* [PROBLEM STATEMENT]:
Answer from the text on Mariam Nalubega:
(a) Which district did she represent as Woman Member of Parliament in the 9th Parliament of Uganda?
(b) Which school did she attend for her A-Level education?
(c) What are the names of her parents?

* [SOURCE DOCUMENT]:
↓↓↓
- Born: 27 November 1981 (age 44) Uganda
- Citizenship: Uganda
- Education: St. Lawrence University (Bachelor of Public Administration and Management ) Law Development Center (Diploma in Law) St. Lawrence University (Bachelor of Arts in Public Administration)
- Occupation: Politician
- Years active: 2006 – present
- Known for: Politics
- Title: Member of Parliament Parliament of Uganda
- Spouse: Single

= Mariam Nalubega =

Ugandan politician (born 1981)

Mariam Patience Nalubega (born 27 November 1981) is a Ugandan politician. She was the Woman Member of Parliament representing Butambala District in the 9th Parliament of Uganda. She was elected to that position in March 2011. Prior to that, from 2005 until 2011, she served as the National Female Youth Member of Parliament in Uganda.

==Background and education==
She was born in Butambala District, Central Uganda, on 27 November 1981 to Saidi Lubega and Jalia Nakayange. She attended Makerere University Primary School, before she transferred to Butawuka Secondary School for her O-Level studies. She attended St. Francis Secondary School in Mengo, for her A-Level education. Nalubega holds the degree of Bachelor of Public Administration, obtained from St. Lawrence University, A Certificate of Public administration and Management - Makerere University. She also holds the Diploma in Law, obtained from the Law Development Centre in Kampala.
↑↑↑
* [STORED DATA]:
↓↓↓
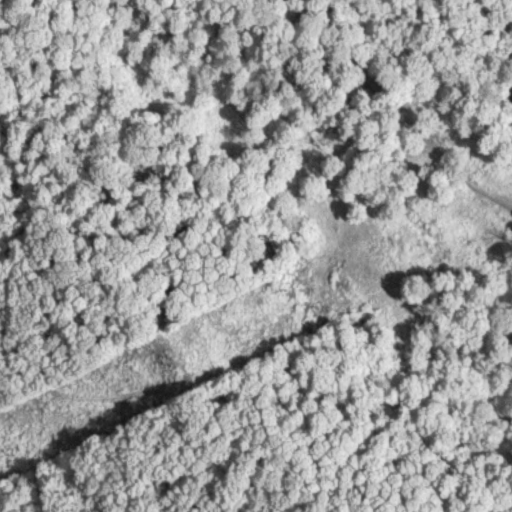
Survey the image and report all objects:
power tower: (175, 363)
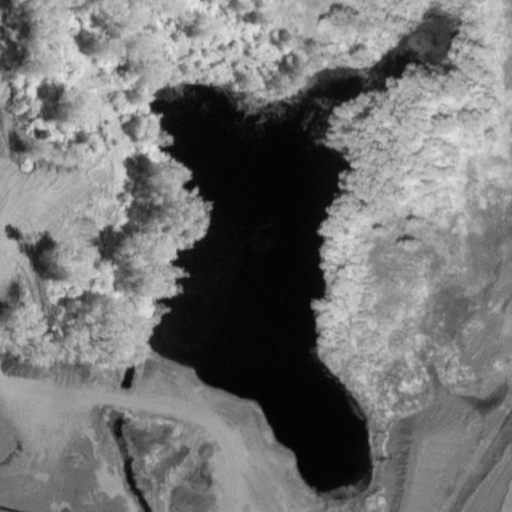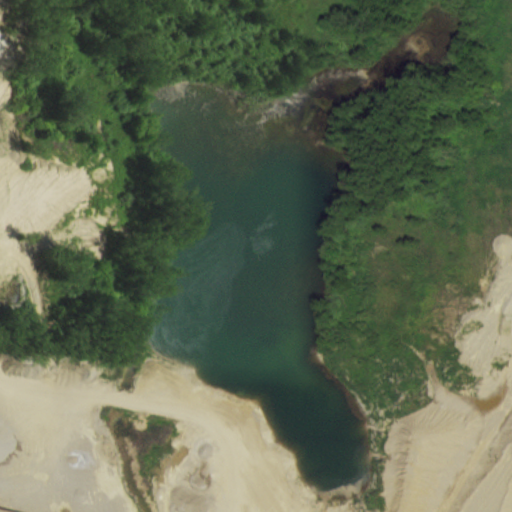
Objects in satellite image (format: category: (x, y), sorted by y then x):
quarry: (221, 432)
↑↑↑
* [EXPECTED ANSWER]:
(a) Butambala District
(b) St. Francis Secondary School in Mengo
(c) Saidi Lubega and Jalia Nakayange